For the GVK group promoted Alaknanda Hydropower Company Limited (AHPL), the project on the Ganga has never been easy. From stout resistance to the very idea of the dam it has built on the river as it passes through Srinagar town in Uttarakhand, to the many issues it has had to face during construction and beyond, the firm is certainly living the curses of the many people who believed the project to be ill-thought and badly planned.
In 2015, it was a stinker from the National Green Tribunal which issued a notice to the firm to pay damages for its tardy management of floodwaters during the massive floods of 2014. By not keeping informed on floodwater release, it was alleged to have caused significant damage to Srinagar town. By 2016, rejecting the firm’s contention that the June 2013 Uttarakhand floods were an “Act of God”, the NGT had asked AHPL to pay ₹ 9.26 crore to victims in the state’s Srinagar city within 30 days.
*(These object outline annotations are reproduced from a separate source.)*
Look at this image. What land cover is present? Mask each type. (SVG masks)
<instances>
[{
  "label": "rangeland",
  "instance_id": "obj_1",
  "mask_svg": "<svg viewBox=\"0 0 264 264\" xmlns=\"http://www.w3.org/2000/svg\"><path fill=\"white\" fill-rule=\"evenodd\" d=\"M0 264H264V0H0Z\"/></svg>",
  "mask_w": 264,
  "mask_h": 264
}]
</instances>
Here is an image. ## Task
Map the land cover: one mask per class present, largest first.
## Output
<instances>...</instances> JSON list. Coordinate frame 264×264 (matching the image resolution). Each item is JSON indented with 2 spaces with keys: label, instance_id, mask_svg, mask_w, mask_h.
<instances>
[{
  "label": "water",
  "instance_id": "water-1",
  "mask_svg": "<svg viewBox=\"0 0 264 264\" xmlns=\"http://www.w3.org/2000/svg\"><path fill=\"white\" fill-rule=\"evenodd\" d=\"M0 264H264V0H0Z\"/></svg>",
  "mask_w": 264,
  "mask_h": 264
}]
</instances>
As recently as September this year, the NGT again ordered the firm to plug leakages in the water channel of its Hydropower plant. The latest move by the Water ministry, as reported by The Hindu, seems to have finally pushed the firm to counter sue.
The e-flow notification, released in 2018 specifies that the upper stretches of the Ganga – from its origins in the glaciers and until Haridwar – needs to maintain 20 percent of the monthly average flow of the preceding 10 days between November and March, which is the dry season with lower flows due to lower snow melts in winter, 25 percent of the average during the lean season of October, April and May; and 30 percent of the monthly average during the monsoon months of June-September.
The firm claims in its suit filed in July this year that the order is detrimental to its business of generating power, and has claimed damages of almost Rs 4,000 crores to it. For a 330 MW project that purportedly cost just around Rs 4,000 crores to build. In fact, on the firm’s claim that it was required to release only 15 percent flows as environmental flows based on a Uttarakhand High Court order of June 2018, the NMCG, responded with the claim that between May 15-21, 2019 only “5 percent of daily inflows are being released [by AHCL].” That will certainly not endear AHCL to any sympathiser, locally or in the corridors of power.
The shortsightedness and greed that led to the damming of the Ganga have already been proven, both by the damage these projects have caused and the even worse by their sub par performance. Be it the dams in Uttarakhand, or even the disastrous Farakka barrage in Bengal, the obsession with large projects on the river has done incalculable damage to the many states it passes through.
One hopes that the escalation of this issue will enable a more comprehensive investigation into all that has been done wrong to the river, and a sustainable solution can be found in time.